While some advocates bristle at the thought that African-Americans should be particularly responsible for fighting crime (“I don’t consider this a problem that is unique to the black community,” says Butts), they see little choice but to make crimefighting a part of their agendas. Since many people believe “crime is now synonymous with race, we’re being forced to debate the issue on those grounds,” says Wade Henderson, head of the NAACP’s Washington office. The NAACP supported the Brady bill, which establishes a five-day waiting period for handgun purchases. The organization also endorsed more police hiring and expanding the gun-buyback and drug-treatment programs.
It is true that crime is not only–or even mostly–a “black problem.” (Between 1965 and 1991, according to the FBI, arrests of whites for violent crimes went up nearly 250 percent–a clear sign that something other than race is driving crime statistics.) Yet it is also true that violent crime disproportionately affects young blacks–particularly young black men–and that any countermeasures must focus on them and on the communities in which they live.
Ramona Edelin, president of the National Urban Coalition, argues that the task is too large for civil-rights leaders alone. The private and public sectors, she believes, also must help to “fashion a solution that’s as big as the problem.” The particular solution she has in mind would create “urban-life campuses”–inner-city centers of learning and employment that would serve as an alternative to prison for first-time nonviolent offenders.

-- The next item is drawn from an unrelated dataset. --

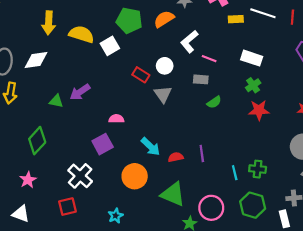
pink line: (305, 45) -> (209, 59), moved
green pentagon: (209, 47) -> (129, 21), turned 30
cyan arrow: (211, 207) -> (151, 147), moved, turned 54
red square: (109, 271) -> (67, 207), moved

Realizing that aspiration, Edelin acknowledges, “would require a level of coordination among city agencies and state agencies that we have never seen.” It would also require a new (and so far elusive) political consensus that putting criminals in jail is not a total solution to crime–that the “root causes,” as liberals are fond of calling them, must also be addressed.
Roger Wilkins, a historian, former justice Department official and longtime civilrights activist, concedes that the very tendency of many established organizations to focus on so-called root causes has made it difficult for some to shift and say, “We are against violent crime,” He notes, however, that many black groups–particularly those working at the neighborhood level–have always been vocally against crime. Though Butts, for instance, questions the wisdom of asking school kids to turn in armed peers (“You’re asking them to take a high risk because there’s a ruthlessness that could take their lives”), he long ago asked his parishioners to eschew weapons–including toy guns.
With his blunt assaults on the “BBB,” his crusade for a renewal of values and his call to churches to find mentors for young delinquents, Jackson is, in effect, trying to reclaim the sense of “moral rightness” that has been co-opted by conservatives. Whether, in the process, he can also come up with some workable solutions is the urgent–but as vet unanswered–question.
Blacks make up only 12 percent of the U.S. population-but were nearly half of those murdered in 1992.
HOMICIDE VICTIMS Black 11,175 White 10,645 All races 23,760 Blacks slain by blacks* 94% Whites slain by whites* 83%
*CRIMES WITH SINGLE VICTIM AND OFFENDER.